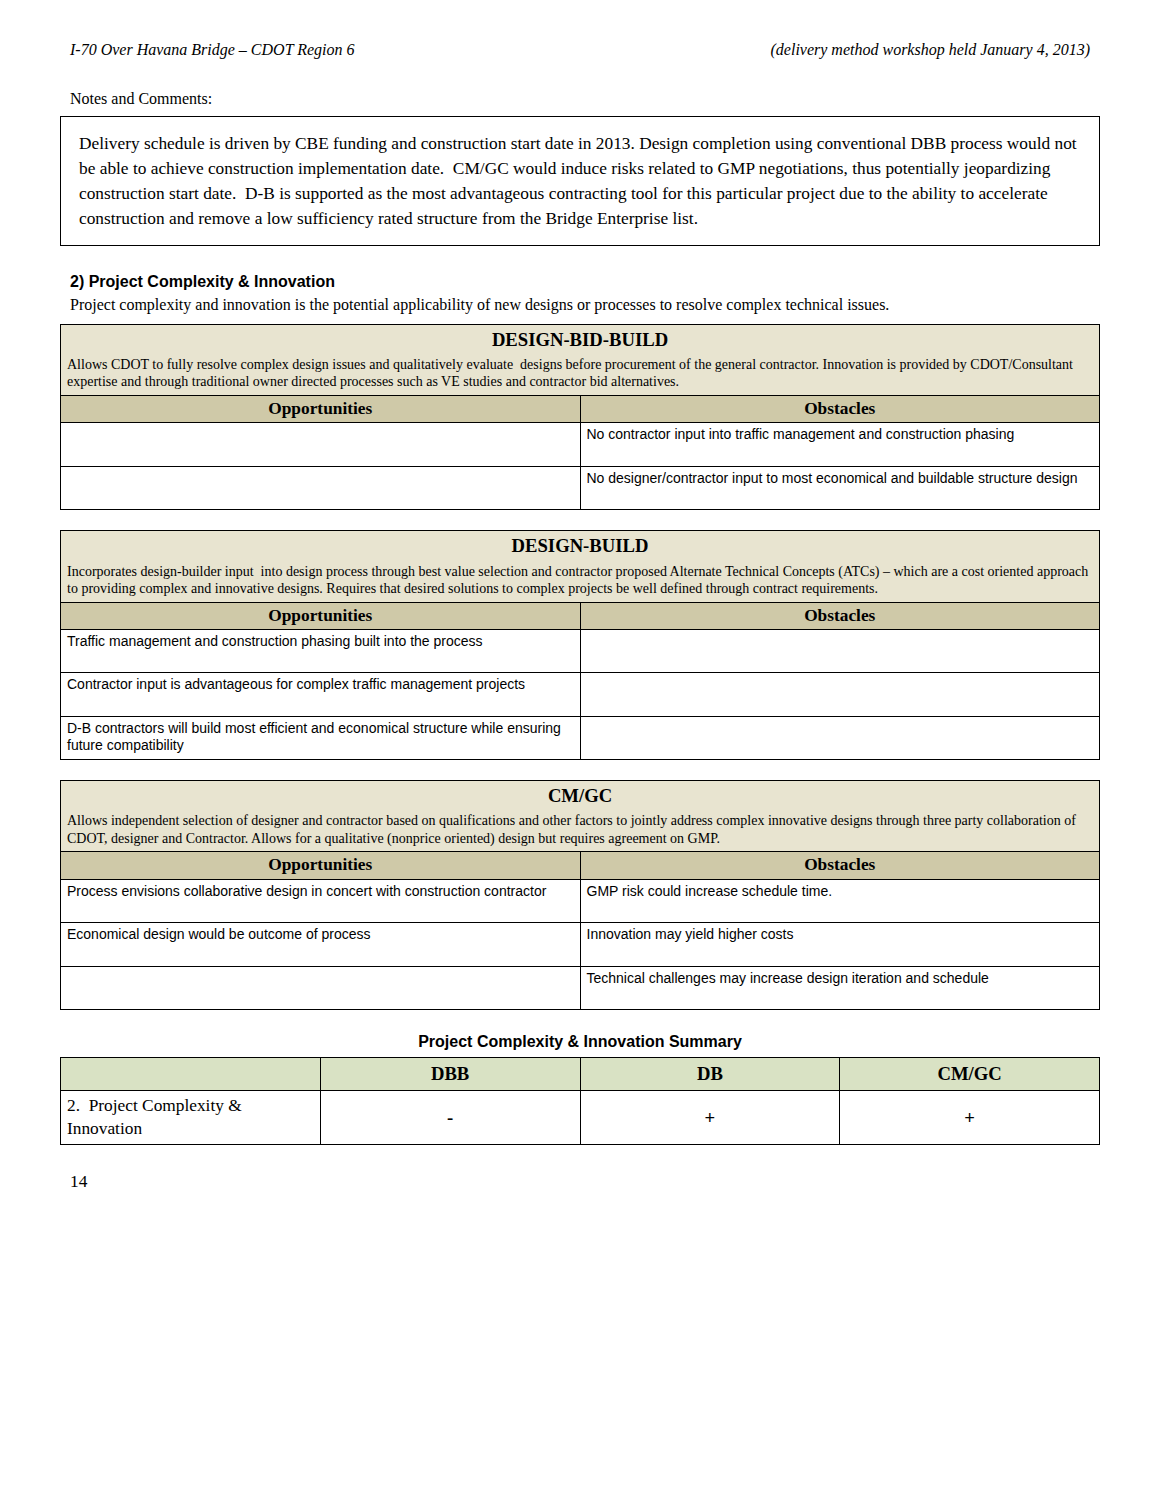I-70 Over Havana Bridge – CDOT Region 6 (delivery method workshop held January 4, 2013)
Notes and Comments:
Delivery schedule is driven by CBE funding and construction start date in 2013. Design completion using conventional DBB process would not be able to achieve construction implementation date. CM/GC would induce risks related to GMP negotiations, thus potentially jeopardizing construction start date. D-B is supported as the most advantageous contracting tool for this particular project due to the ability to accelerate construction and remove a low sufficiency rated structure from the Bridge Enterprise list.
2) Project Complexity & Innovation
Project complexity and innovation is the potential applicability of new designs or processes to resolve complex technical issues.
| DESIGN-BID-BUILD |
| Allows CDOT to fully resolve complex design issues and qualitatively evaluate designs before procurement of the general contractor. Innovation is provided by CDOT/Consultant expertise and through traditional owner directed processes such as VE studies and contractor bid alternatives. |
| Opportunities | Obstacles |
| | No contractor input into traffic management and construction phasing |
| | No designer/contractor input to most economical and buildable structure design |
| DESIGN-BUILD |
| Incorporates design-builder input into design process through best value selection and contractor proposed Alternate Technical Concepts (ATCs) – which are a cost oriented approach to providing complex and innovative designs. Requires that desired solutions to complex projects be well defined through contract requirements. |
| Opportunities | Obstacles |
| Traffic management and construction phasing built into the process | |
| Contractor input is advantageous for complex traffic management projects | |
| D-B contractors will build most efficient and economical structure while ensuring future compatibility | |
| CM/GC |
| Allows independent selection of designer and contractor based on qualifications and other factors to jointly address complex innovative designs through three party collaboration of CDOT, designer and Contractor. Allows for a qualitative (nonprice oriented) design but requires agreement on GMP. |
| Opportunities | Obstacles |
| Process envisions collaborative design in concert with construction contractor | GMP risk could increase schedule time. |
| Economical design would be outcome of process | Innovation may yield higher costs |
| | Technical challenges may increase design iteration and schedule |
Project Complexity & Innovation Summary
| | DBB | DB | CM/GC |
| 2. Project Complexity & Innovation | - | + | + |
14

◆ WHAT IS REQUIRED: All lines in the listing above between the line with "agreement on GMP. |" and the line with "and schedule |", inclusive, should be set down exactly, and no line outside that range.

◆ RESPONSE:
| Allows independent selection of designer and contractor based on qualifications and other factors to jointly address complex innovative designs through three party collaboration of CDOT, designer and Contractor. Allows for a qualitative (nonprice oriented) design but requires agreement on GMP. |
| Opportunities | Obstacles |
| Process envisions collaborative design in concert with construction contractor | GMP risk could increase schedule time. |
| Economical design would be outcome of process | Innovation may yield higher costs |
| | Technical challenges may increase design iteration and schedule |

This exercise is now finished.